# Document extract

Vietnam, 50 Years on.

Kennedy – The Beginning
In 1961 the Kennedy administration came into office and inherited the Eisenhower policy of sending military advisors to South Vietnam in support of the Saigon government. The American presence in Vietnam had reached 800 by the close of the Eisenhower era and by 1963 President Kennedy would increase the number of military advisors to 16,000. The first strikes came in 1961 as the Kennedy administration sent war planes with South Vietnamese markings against rural targets where 80% of the population lived and the Viet Cong insurgency had taken root in South Vietnam. The war planes were manufactured in the United States.
When John F. Kennedy first took his seat in the Oval Office, the Viet Cong numbered 300,000. The insurgency was composed of a broad coalition united in opposition to the Saigon government. Its demands included the ouster of American military advisers and the reunification of Vietnam. The Diem regime had banned public assembly, political parties, and even public dancing; its demolition of pagodas and preferential treatment of Catholics had drawn the ire of the mostly Buddhist population. The US began bombing to defeat the resistance to President Diem as it seemed that the regime was not succeeding in defeating the Viet Cong.
By 1962 the US had begun to establish “strategic hamlets” in the country where peasants were held behind barbed-wire enclosures under the watch of South Vietnamese troops. By 1970 5 million Vietnamese peasants were displaced in this way. The pretext was to protect the peasants from the insurgents. At the same time the first use of the so-called rainbow herbicides - most infamously, Agent Orange - was initiated. The aims of the programme were to rapidly defoliate the forestry and kill crops with the hope of denying the Viet Cong cover and food.

Eventually the repressive rule of the Saigon government provoked protests from Buddhist monks. A catalytic moment came in May 1963 when South Vietnamese armed forces fired upon Buddhist protestors in the city of Hue on Phat Dan. The Buddhists had been protesting against the ban on their flag on a holy day. The armed forces opened fire on the crowd with live ammunition and killed nine people. Yet more demonstrations followed with President Diem denying his forces had any responsibility for the deaths.

# Dataset content

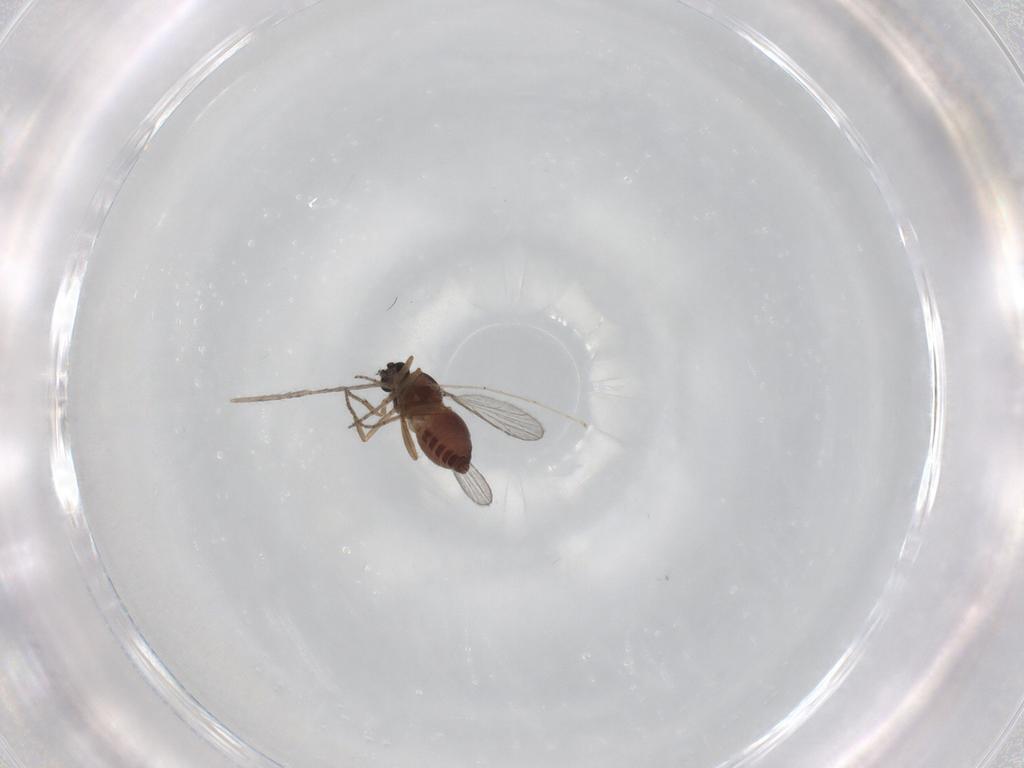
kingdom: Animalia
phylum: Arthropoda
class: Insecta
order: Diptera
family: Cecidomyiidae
---
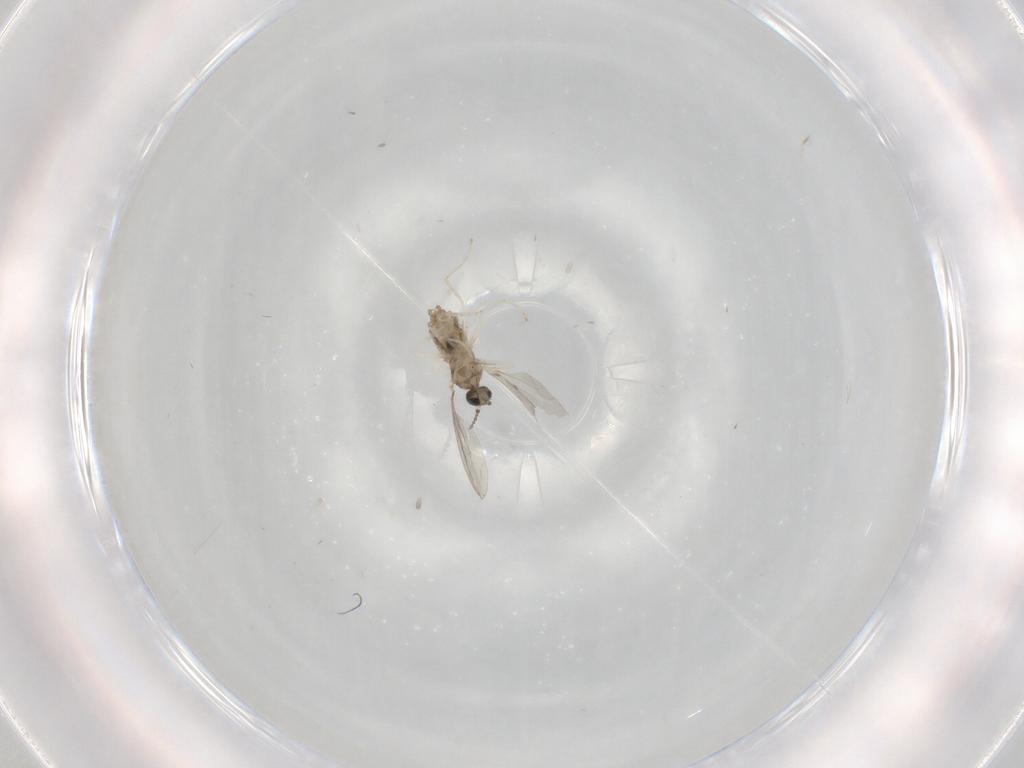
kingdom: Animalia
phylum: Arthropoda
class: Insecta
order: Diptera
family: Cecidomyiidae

# Exercises to complete
a - In the Vietnam text, please edit the passage that begins at "Eventually the repressive" and stops after "for the deaths.", putting "live rounds" in place of "live ammunition".
b - According to the Vietnam text, how many Vietnamese peasants had been displaced by 1970?

# Completed exercise
a -
Eventually the repressive rule of the Saigon government provoked protests from Buddhist monks. A catalytic moment came in May 1963 when South Vietnamese armed forces fired upon Buddhist protestors in the city of Hue on Phat Dan. The Buddhists had been protesting against the ban on their flag on a holy day. The armed forces opened fire on the crowd with live rounds and killed nine people. Yet more demonstrations followed with President Diem denying his forces had any responsibility for the deaths.

b - 5 million